TRY IT:
Apart from the pictures, every entry below must be given again exactly.

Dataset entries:
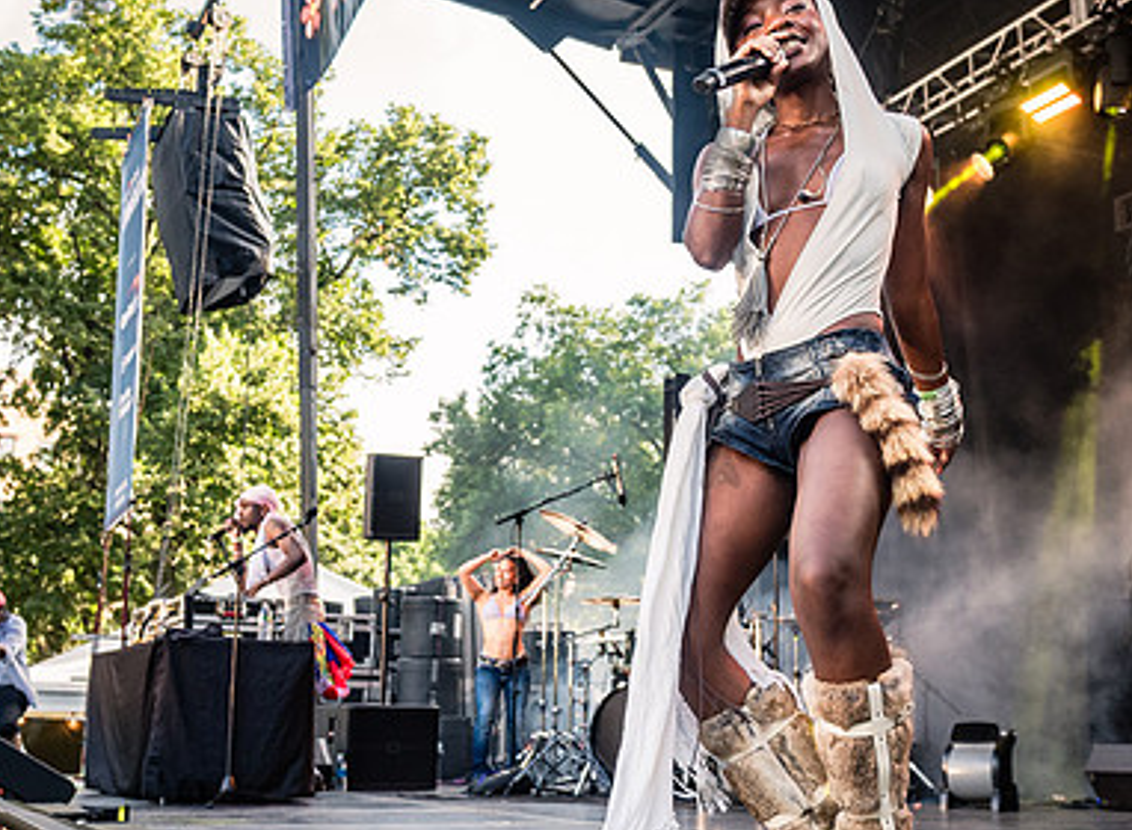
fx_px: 1687
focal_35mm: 52
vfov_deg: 27.6
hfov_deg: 37.1
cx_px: 598
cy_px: 408
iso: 1000
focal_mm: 31
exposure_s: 1/640
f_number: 4
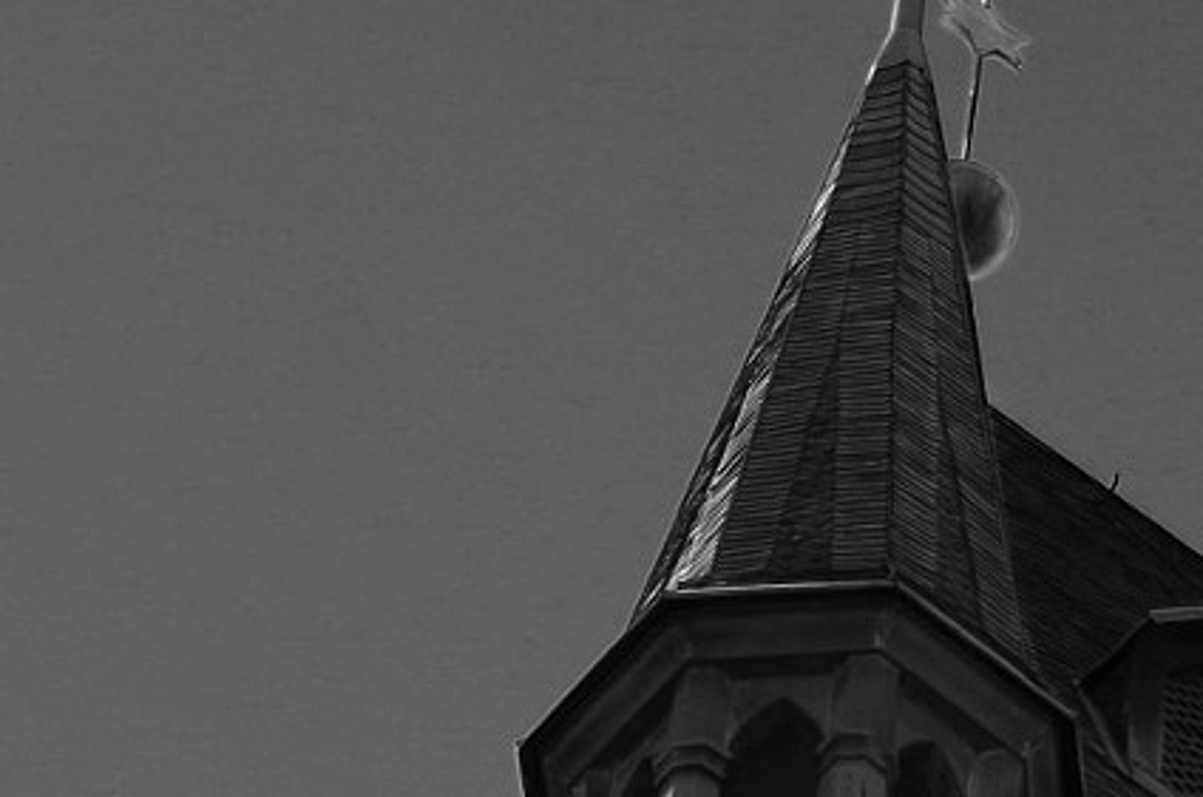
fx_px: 13208
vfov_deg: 3.4
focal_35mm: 396
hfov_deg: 5.2
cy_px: 1722
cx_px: 931
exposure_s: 1/800
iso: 100
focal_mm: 55
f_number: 5.6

ANSWER BOX:
fx_px: 1687
focal_35mm: 52
vfov_deg: 27.6
hfov_deg: 37.1
cx_px: 598
cy_px: 408
iso: 1000
focal_mm: 31
exposure_s: 1/640
f_number: 4
fx_px: 13208
vfov_deg: 3.4
focal_35mm: 396
hfov_deg: 5.2
cy_px: 1722
cx_px: 931
exposure_s: 1/800
iso: 100
focal_mm: 55
f_number: 5.6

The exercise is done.